LIMRA recently completed a series of studies on this market to find out who they are and whether they are obtaining professional financial advice.
To better understand where the opportunities in this market lie, we divided the market into three household age groups: Emerging (ages 25-34), Core (ages 35-64) and Retired (age 65 and older).
Although most mass affluent households use financial advisors, one-third of households between the ages 25 and 64 do not work with a financial professional, and one-fourth of the households in the 65-plus age group are unadvised. That is a market opportunity of 3 million households representing over $1 trillion in assets.
This sounds great, but where do we find all these people? In the study, we discovered that nearly two-thirds of mass affluents would provide referrals if asked, but only one-fifth recalled being asked to do so. The analysis concludes that the best opportunities for referrals exist in the Retired segment, which could yield 26 percent more referrals for their advisors, and the Core segment, which could yield 11 percent more referrals.
We also discovered a variety of reasons why so many are not getting advice. Foremost, 25 percent of mass affluents believe their financial needs aren’t complicated. The beliefe that they can manage finances on their own with family, friends and online tools is why more than one-third do not use an advisor. Affordability of advice and not having enough assets were other reasons cited.
For the mass affluent market as a whole, we know which financial planning activities are most relevant: Nine in 10 are interested in financial planning, 87 percent are specifically interested in retirement planning, and 87 percent indicate that tax advice and tax strategies are applicable to them. For the Core and Retired segments, estate planning also scores high in relevance. A marketing approach focused on these most relevant activities provides a good starting point for reaching the unadvised.
The study also revealed that many mass affluent households are self-directed, even those with financial advisors. It’s important for financial professionals to define respective roles clearly in the client-advisor relationship.

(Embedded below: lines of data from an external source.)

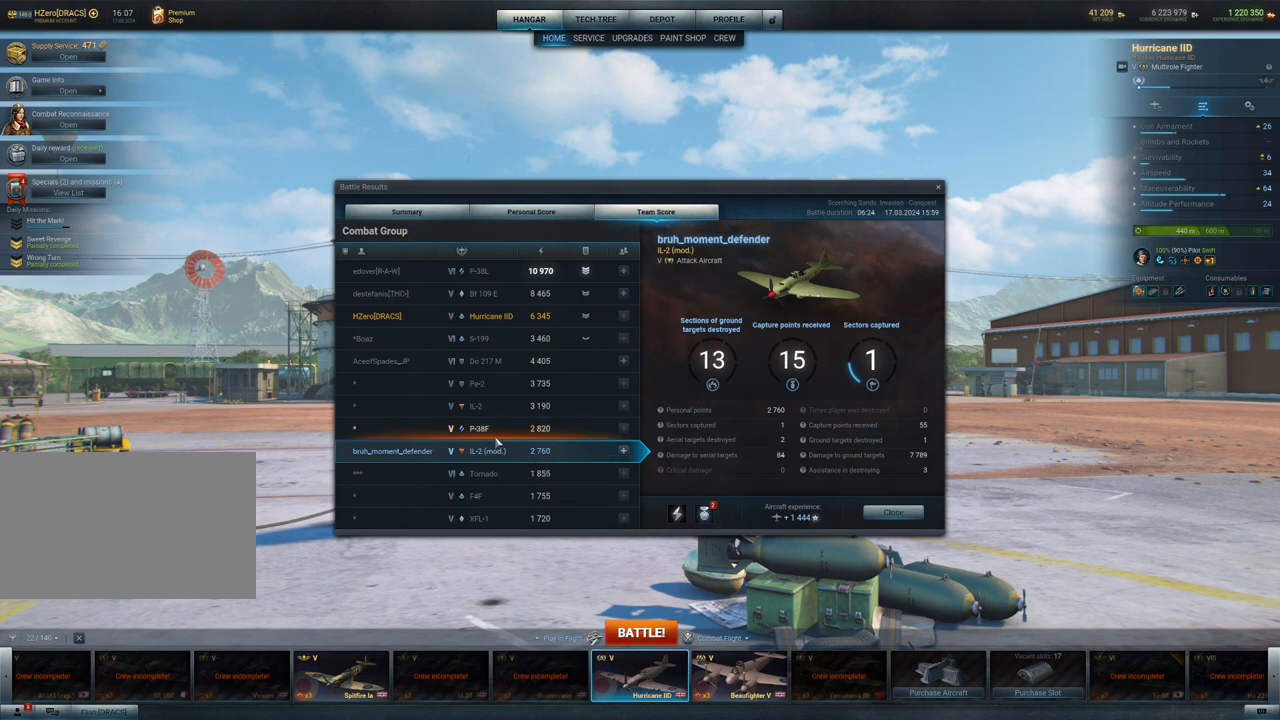
{"keys": [], "mouse": [], "mouse_move": "up-right", "events": []}
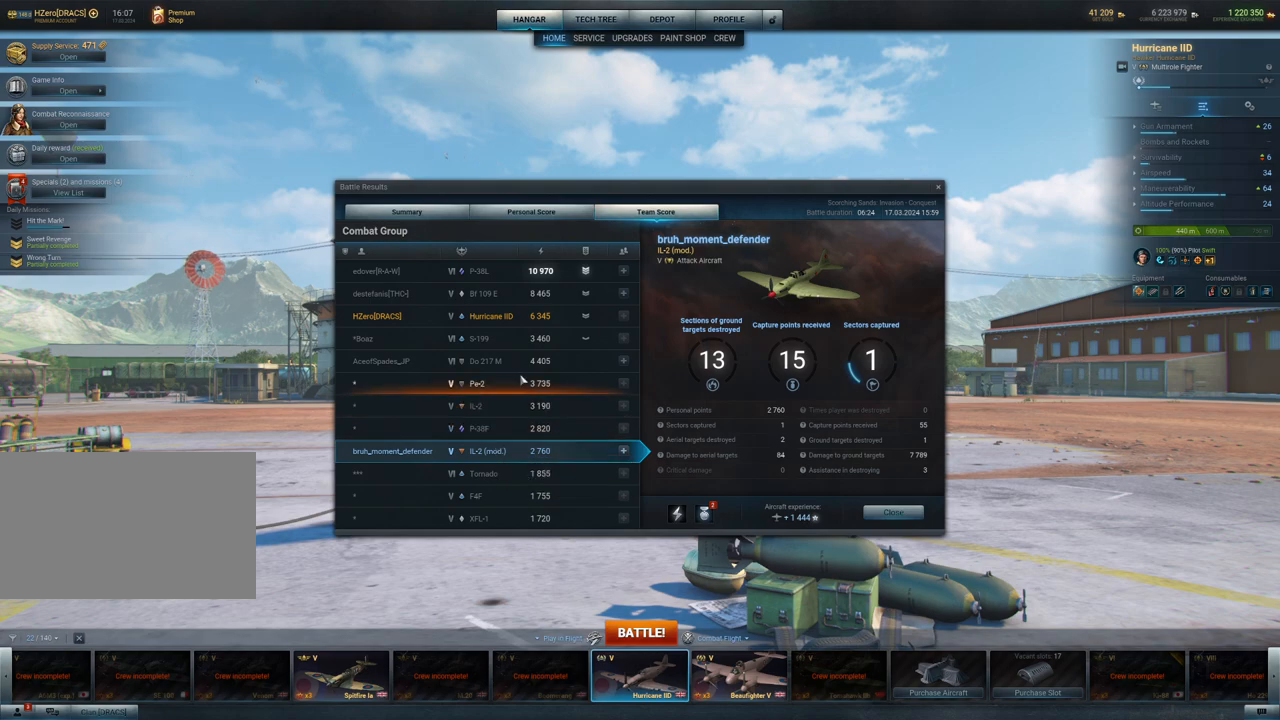
{"keys": [], "mouse": ["left"], "mouse_move": "still", "events": [[417, "mouse_left", "down"]]}
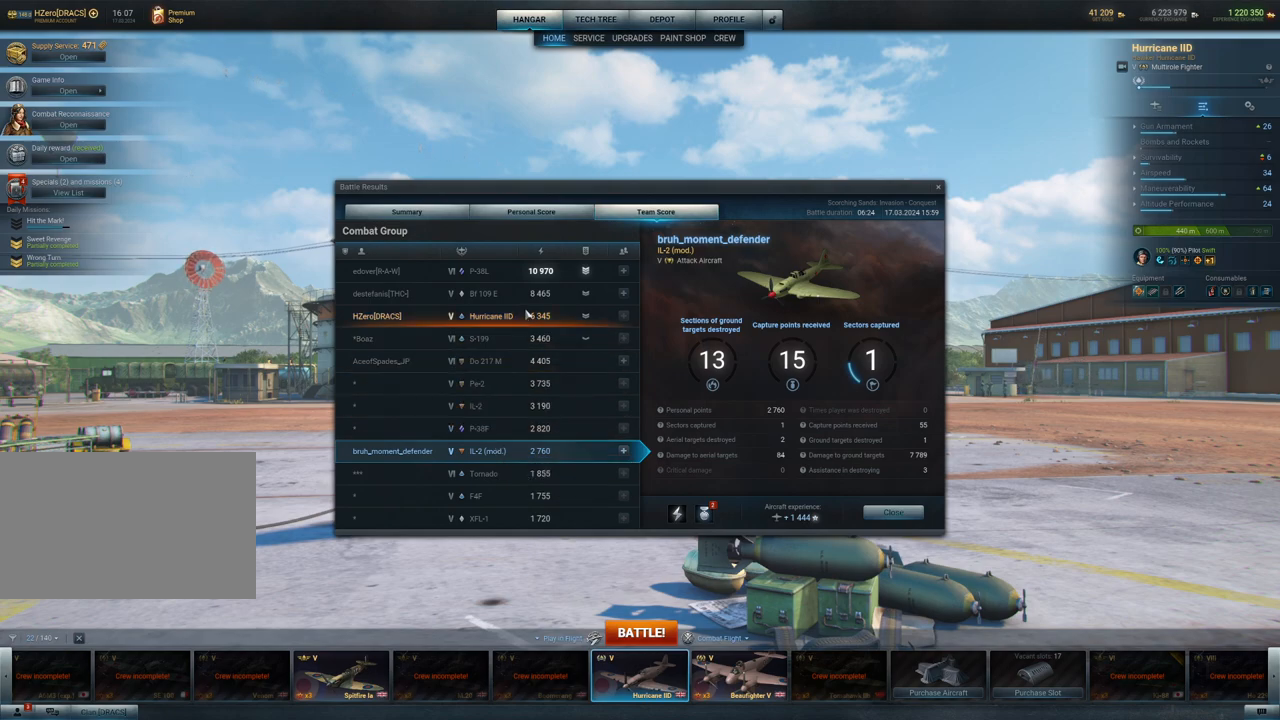
{"keys": [], "mouse": [], "mouse_move": "still", "events": [[17, "mouse_left", "up"]]}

Many mass affluents may prefer an omnichannel advice model that allows them to select different methods for different financial activities. For example, they may prefer online tools for simple activities (such as charitable giving), access to a bullpen of advisors with knowledge on specific topics (such as life insurance), and access to a dedicated advisor to develop more complex and personal financial plans (such as financial planning, retirement planning, investments and tax advice).
This omnichannel approach may work to satisfy self-directed clients and still ensure an essential role for the personal financial advisor.
So, even though the unadvised mass affluents say they prefer to manage their own finances, research from LIMRA Secure Retirement Institute has consistently shown that professional advice can make a big difference. Secure Retirement Institute studies show that when mass affluent consumers work with a financial professional, they are more likely to contribute to a retirement plan (78 percent) compared with those who do not have an advisor (41 percent). They also are more confident in their retirement security (71 percent versus 43 percent), and eight in 10 believe their advisor helps them in ways they could not achieve on their own.
The opportunity and the need are there for those advisors who are motivated to pursue the unadvised.